Иными словами, при поверхностном взгляде на людей мы склонны видеть в них черновики к возможному, но несостоявшемуся рассказу, роману и тому подобное, при ближайшем же и внимательном рассмотрении нам уже открываются образные контуры жанра, из чего, в частности, следует, что никакой, даже самый великий человек не может быть больше, чем просто главным героем, да и то лишь в определенном и отдельно взятом историческом контексте-жанре, – так что и соотношение нас, простых смертных, к великим мира сего, в точности соответствует композиционным и стилистическим пропорциям между второстепенными и главными героями романа, со всеми вытекающими отсюда общественными, моральными и культурными последствиями.

> **ПРОВЕРЬТЕ ПОНИМАНИЕ**
a) Объясните, опираясь на отрывок о людях и литературном жанре, почему никакой, даже самый великий человек не может быть больше, чем главным героем.
b) Перечислите все последствия, которые, согласно отрывку о людях и литературном жанре, вытекают из соотношения простых смертных и великих мира сего.
c) Перепишите из отрывка о людях и литературном жанре всё, начиная со слов «Иными словами, при» и заканчивая словами «и культурными последствиями.».

> **ЗАПИСАННЫЕ СВЕДЕНИЯ**

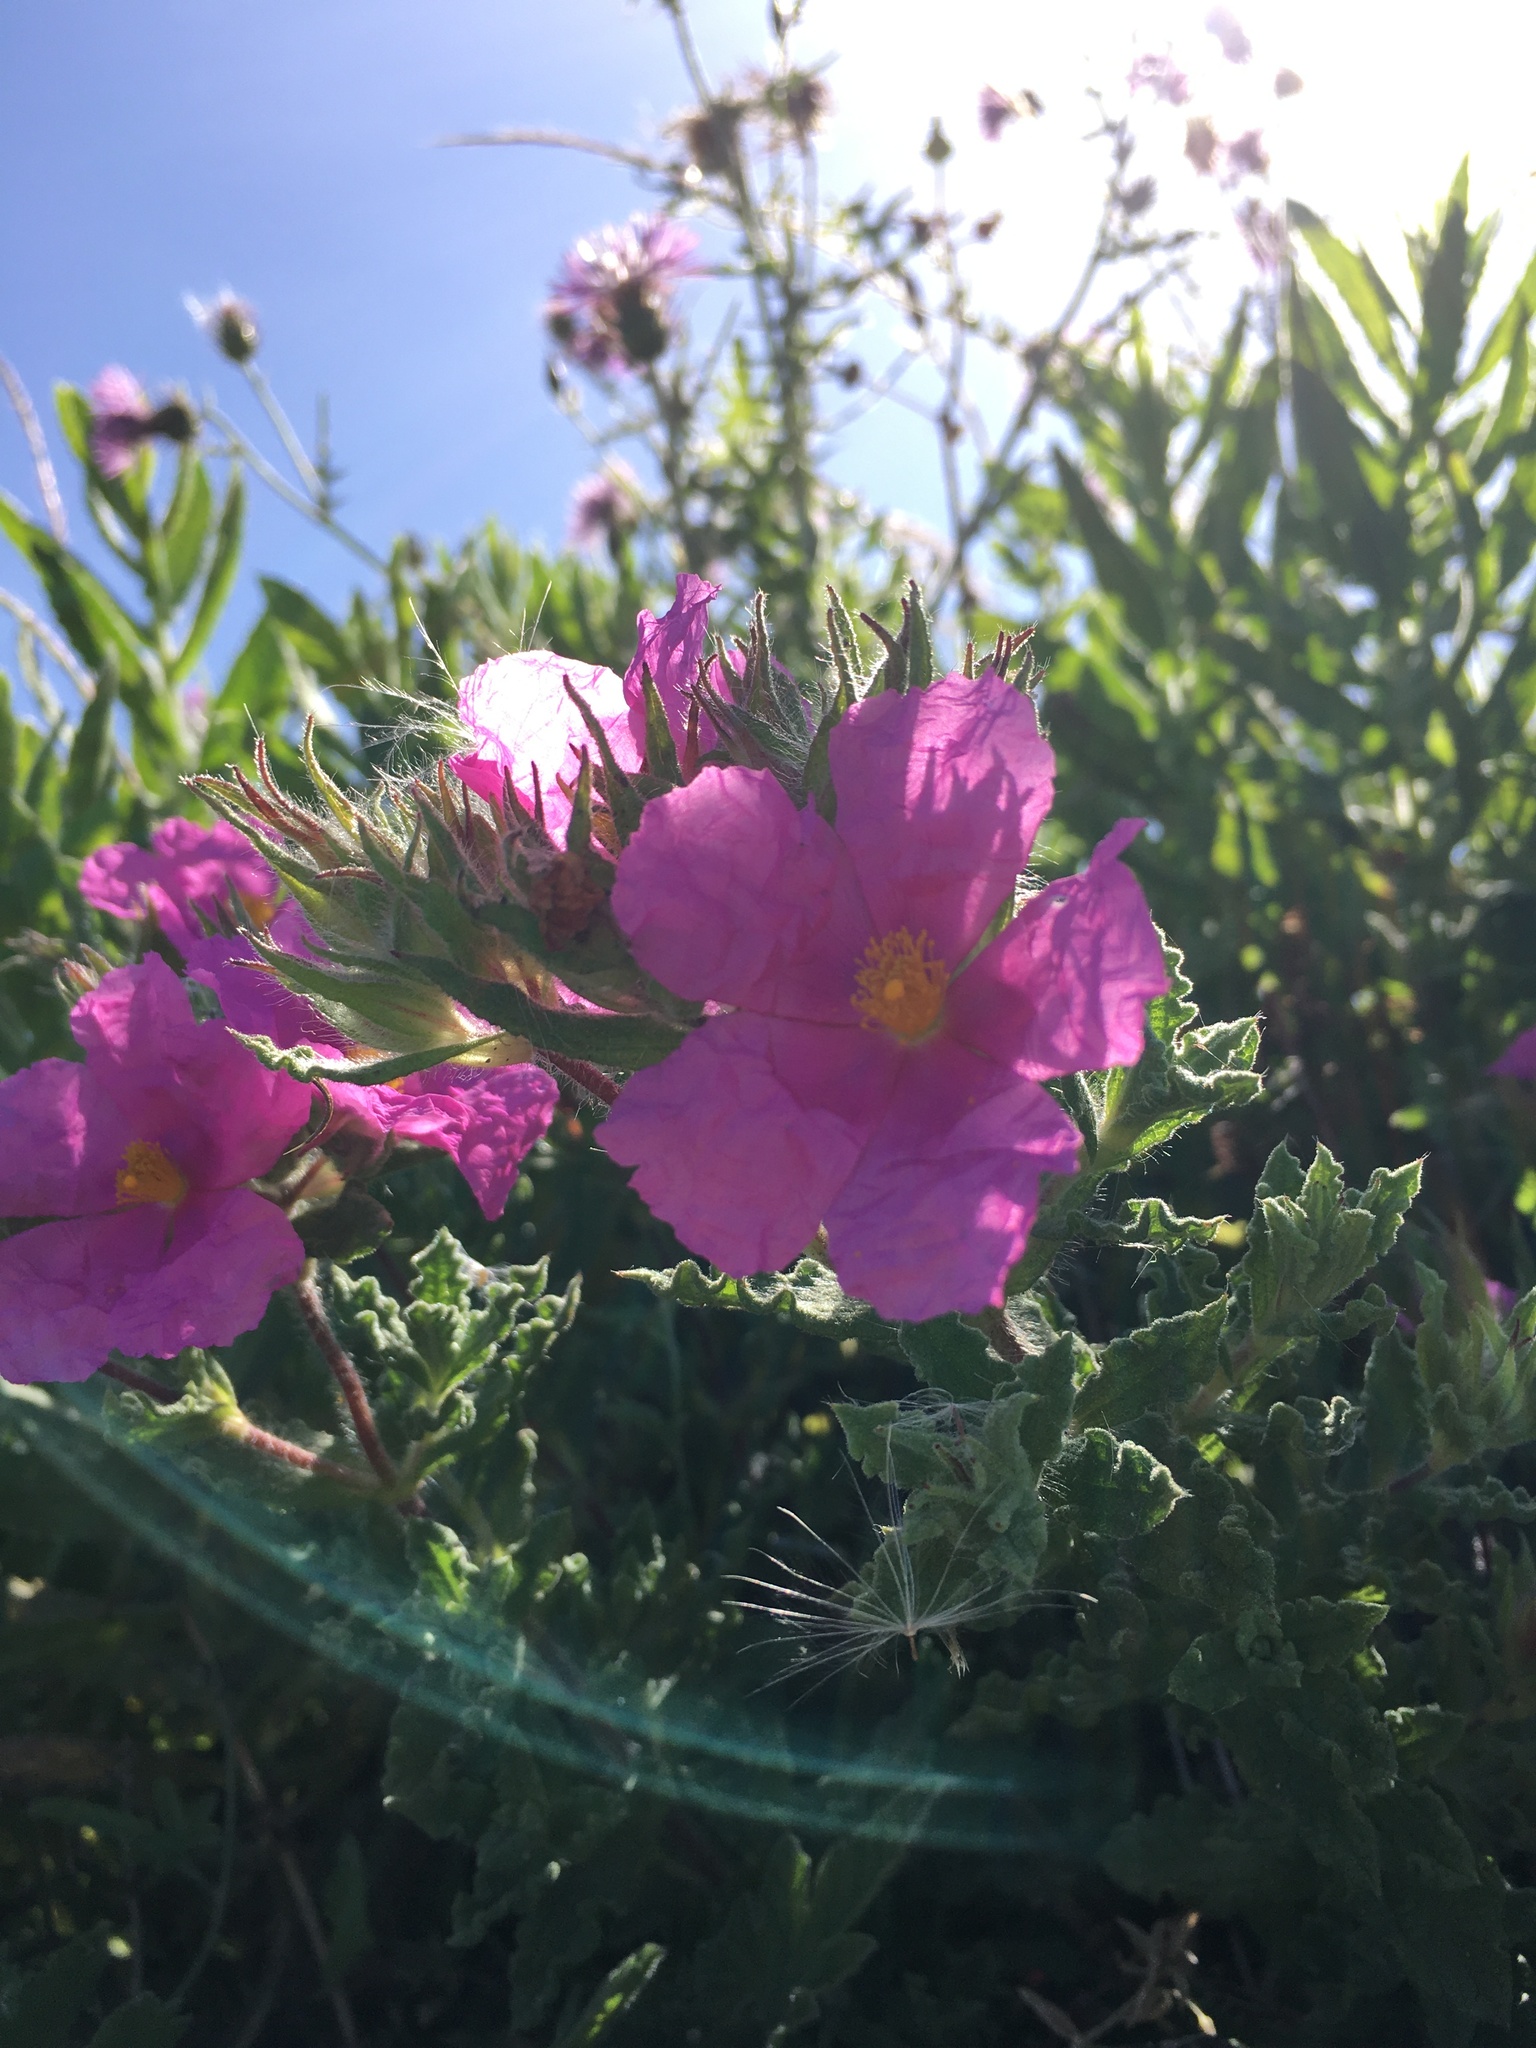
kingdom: Plantae
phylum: Tracheophyta
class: Magnoliopsida
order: Malvales
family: Cistaceae
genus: Cistus
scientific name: Cistus crispus
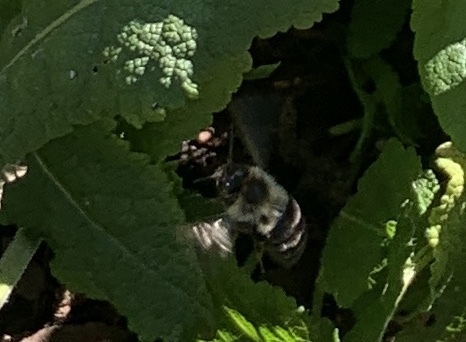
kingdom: Animalia
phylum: Arthropoda
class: Insecta
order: Hymenoptera
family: Apidae
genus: Bombus
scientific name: Bombus impatiens
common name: Common eastern bumble bee
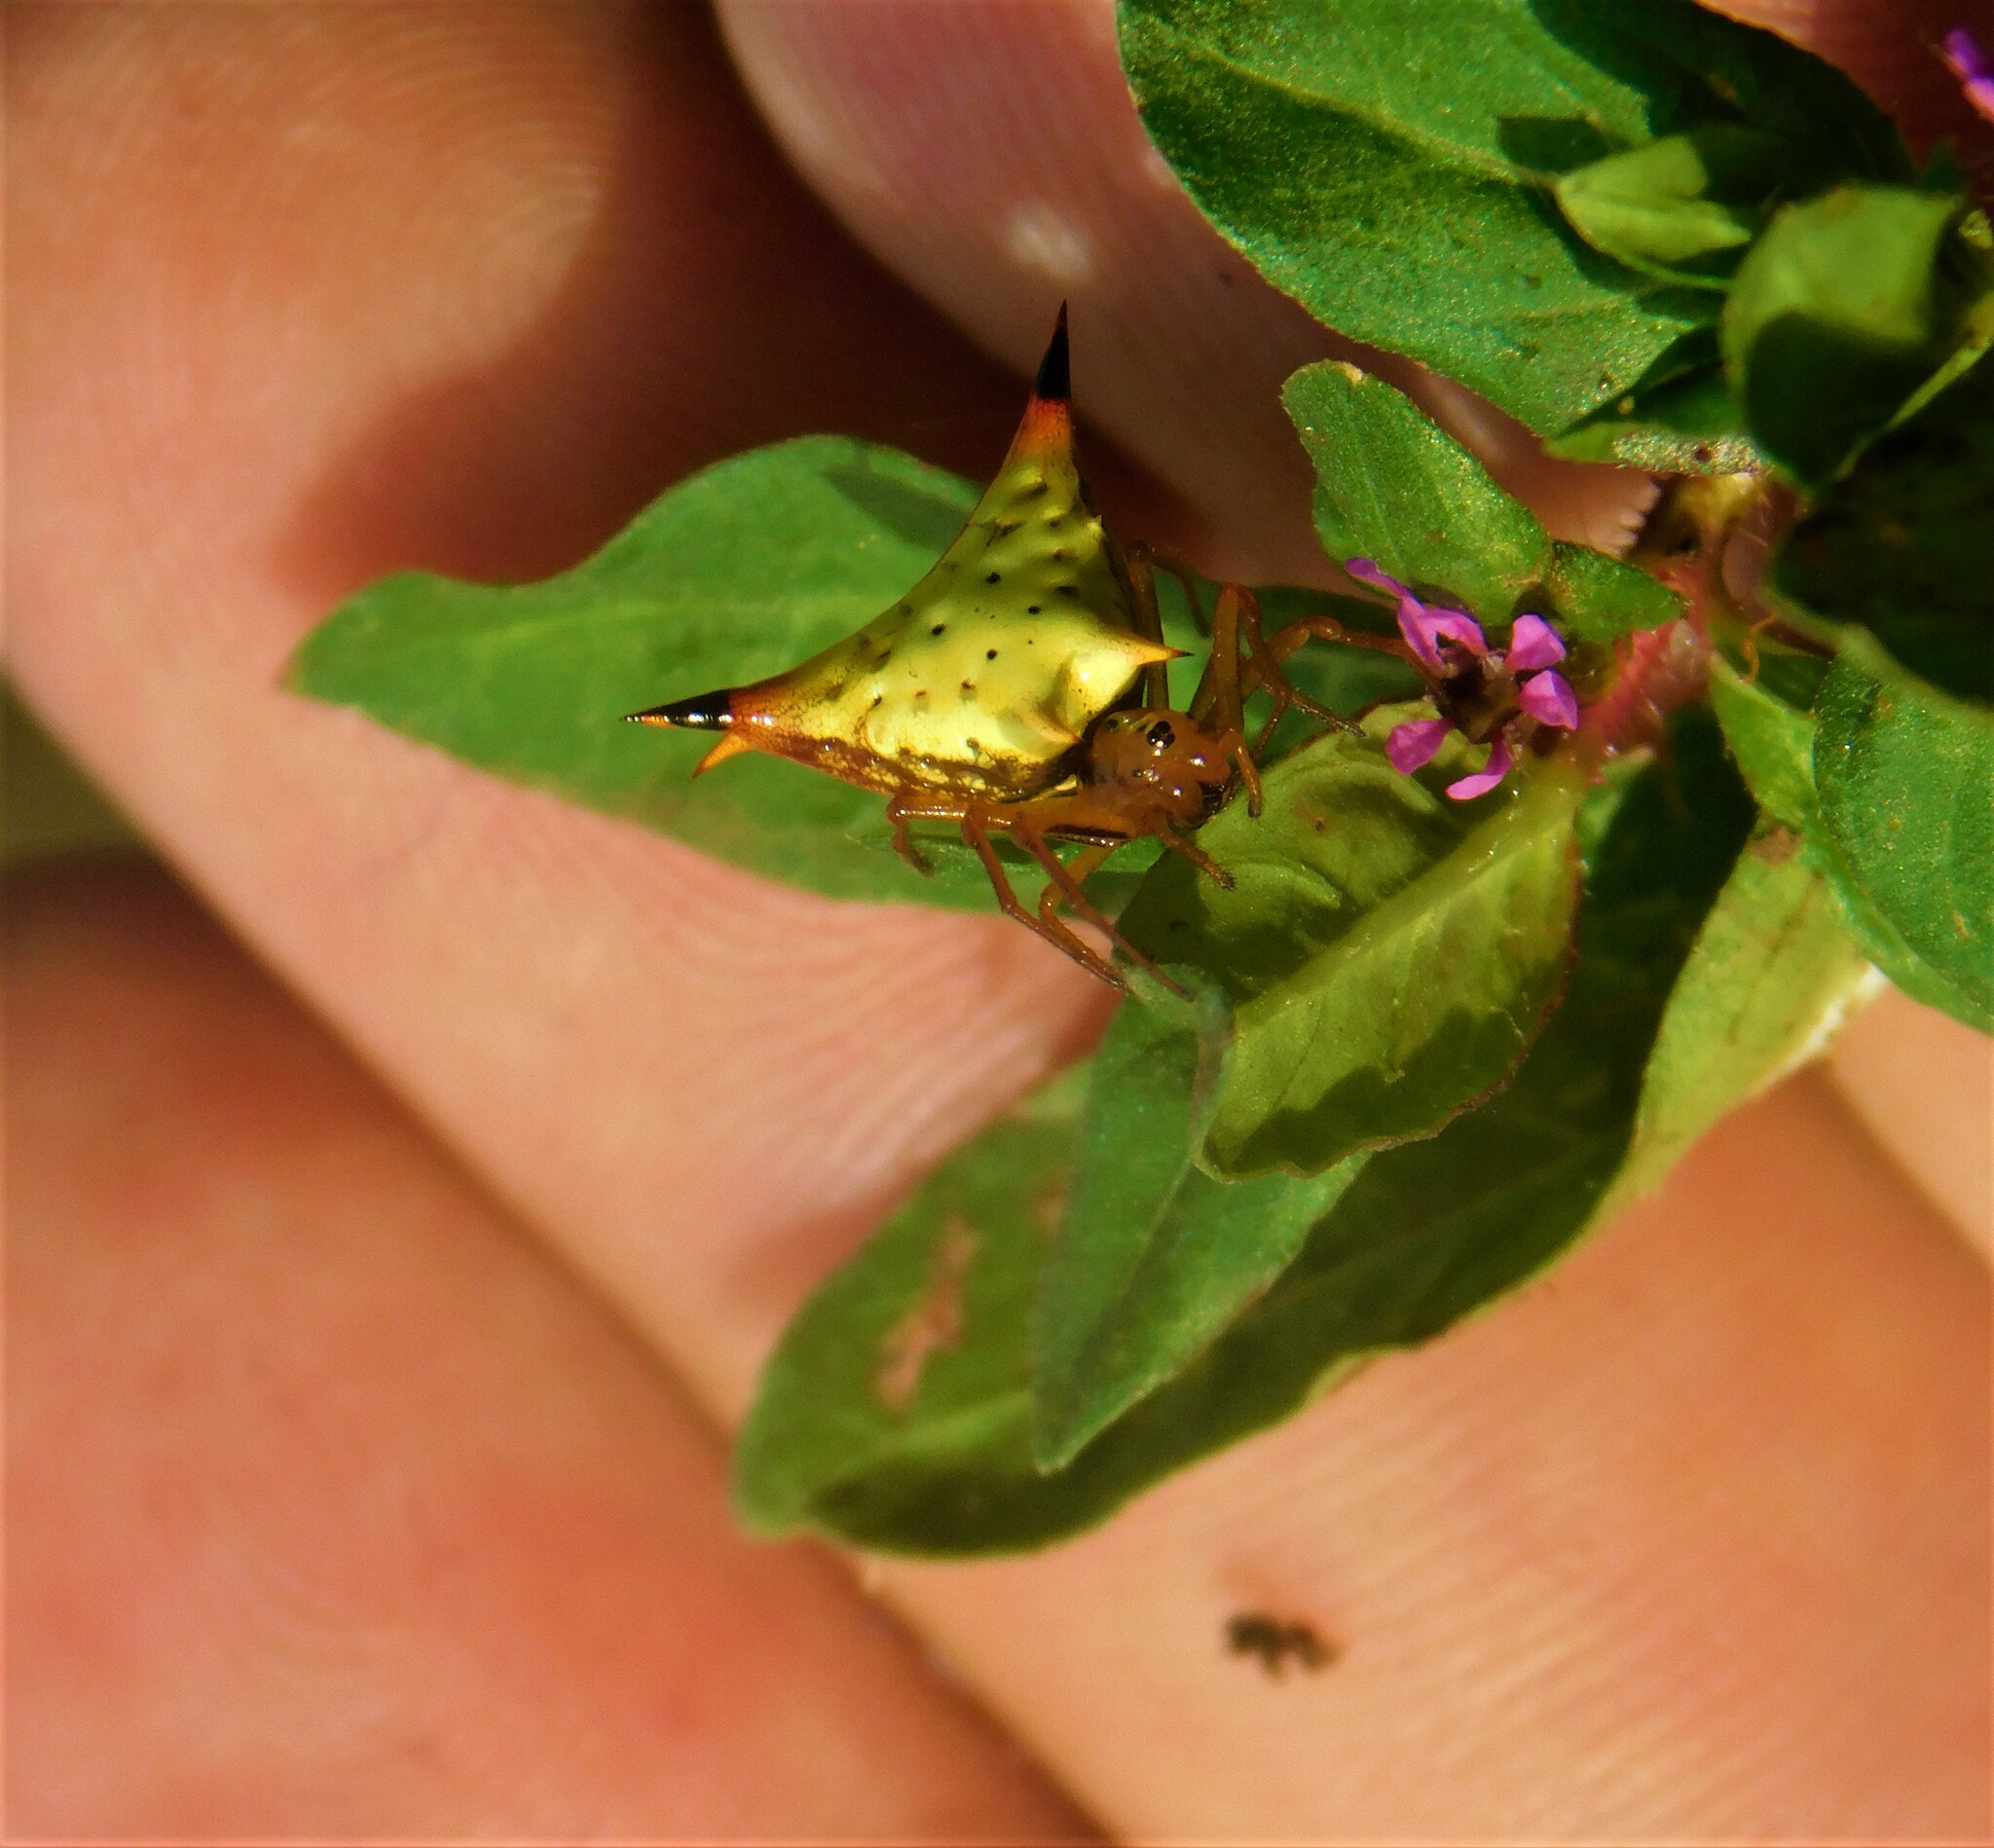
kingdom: Animalia
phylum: Arthropoda
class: Arachnida
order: Araneae
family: Araneidae
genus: Micrathena
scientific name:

> **ОТВЕТЫ ПО ПОРЯДКУ**
a) При внимательном рассмотрении в людях открываются образные контуры жанра, и из этого следует такой вывод. Поэтому даже великий человек может быть лишь главным героем, да и то только в определенном и отдельно взятом историческом контексте-жанре.

b) Общественные, моральные и культурные последствия.

c)
Иными словами, при поверхностном взгляде на людей мы склонны видеть в них черновики к возможному, но несостоявшемуся рассказу, роману и тому подобное, при ближайшем же и внимательном рассмотрении нам уже открываются образные контуры жанра, из чего, в частности, следует, что никакой, даже самый великий человек не может быть больше, чем просто главным героем, да и то лишь в определенном и отдельно взятом историческом контексте-жанре, – так что и соотношение нас, простых смертных, к великим мира сего, в точности соответствует композиционным и стилистическим пропорциям между второстепенными и главными героями романа, со всеми вытекающими отсюда общественными, моральными и культурными последствиями.